# .300 Win Mag sizzles at 5032 fps



## glenway (Mar 27, 2011)

If you've been around this site for a while, you may recall a load my friend, Joe, (Bullwinkle)developed to go fast. It's a .300 Winchester case scooped into a can of IMR 3031 and filled to the top (weighs 79 grains). A 30-caliber sabot is fitted with a .22 caliber Hornady 40-grain V-Max sizzling downrange at an incredible 5032 fps. A short demo here:


----------



## hassell (Feb 9, 2010)

OH YA !! things blowing apart before the sound arrives.


----------



## Jonbnks (Jan 21, 2012)

Wow, that's crazy! 5,000+Feet Per Second. Wonder what this does to a coyote.


----------



## SWAMPBUCK10PT (Apr 5, 2010)

*Thanks for sharing--I'd like to see more targets shot--lol great post---sb*


----------



## glenway (Mar 27, 2011)

Fortunately, these loads are too tight for my Browning A-Bolt, so it's up to Joe to do the shooting. He's yet to line up on any varmints with them, because he uses the same gun with 110-grain Hornady spire points or V-Max and it's extremely accurate and hard hitting - hard to beat. The only group fired was about 2 inches at 100 yards - not that good but it's cool when it gets on target.


----------



## jimmy shutt (Jun 2, 2013)

nice...talk about catching the grass on fire!


----------



## youngdon (Mar 10, 2010)

Jonbnks said:


> Wow, that's crazy! 5,000+Feet Per Second. Wonder what this does to a coyote.

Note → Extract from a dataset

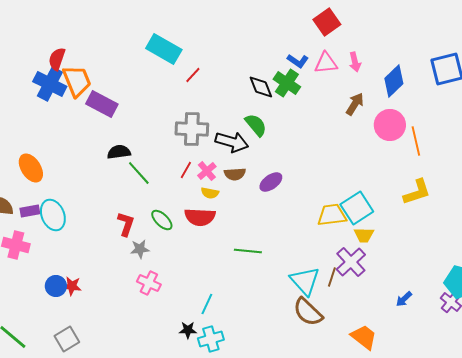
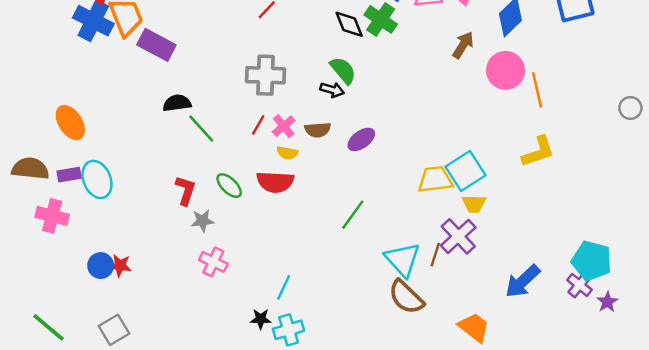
black arrow: (232, 142) -> (332, 90), moved, size x0.6
green line: (248, 251) -> (353, 215), moved, turned -60
blue arrow: (404, 299) -> (523, 281), size x1.8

Skins them and nails them to C2C's fence.....and he's in Canada


----------



## hassell (Feb 9, 2010)

youngdon said:


> Skins them and nails them to C2C's fence.....and he's in Canada


 HA!! Good one.


----------



## C2C (Mar 17, 2012)

youngdon said:


> Skins them and nails them to C2C's fence.....and he's in Canada


Hey !!! I resemble that remark ... LOL .. Wish I had a few of those rounds ,wouldn't have to lead anything .


----------



## Rediculous (Oct 16, 2013)

Sounds like a barrel burner to me, but, speed kills...


----------



## dwtrees (Mar 5, 2012)

Probably vaporize the coyote or at least 1/2 of it. Thats some crazy speed for sure, mach 7+.


----------



## JTKillough (May 4, 2010)

I'm a bit surprised that the V-Max would hold together. At 5032 fps, I expected to see a spatter of bullet particles. Holy smokes, that's some speed. Good stuff Glen, keep it coming.


----------



## Fitz (Jul 12, 2012)

Wow I wonder what it does to the chamber/action!???

Sent from my iPhone using Tapatalk


----------



## glenway (Mar 27, 2011)

If you check loading manuals, you'll see that the .300 Win Mag uses a lot of powder (relative term) for light-bullet loads. In fact, I've used 110-grain Hornady spire point loads for 30 years for varmints and they take just as much powder - up to 81 grains. That's all the case holds.

We don't rapid fire the rounds and have yet to see any accuracy trouble. Barrel/throat erosion? It'll happen eventually, but it's too much fun to worry about that stuff.


----------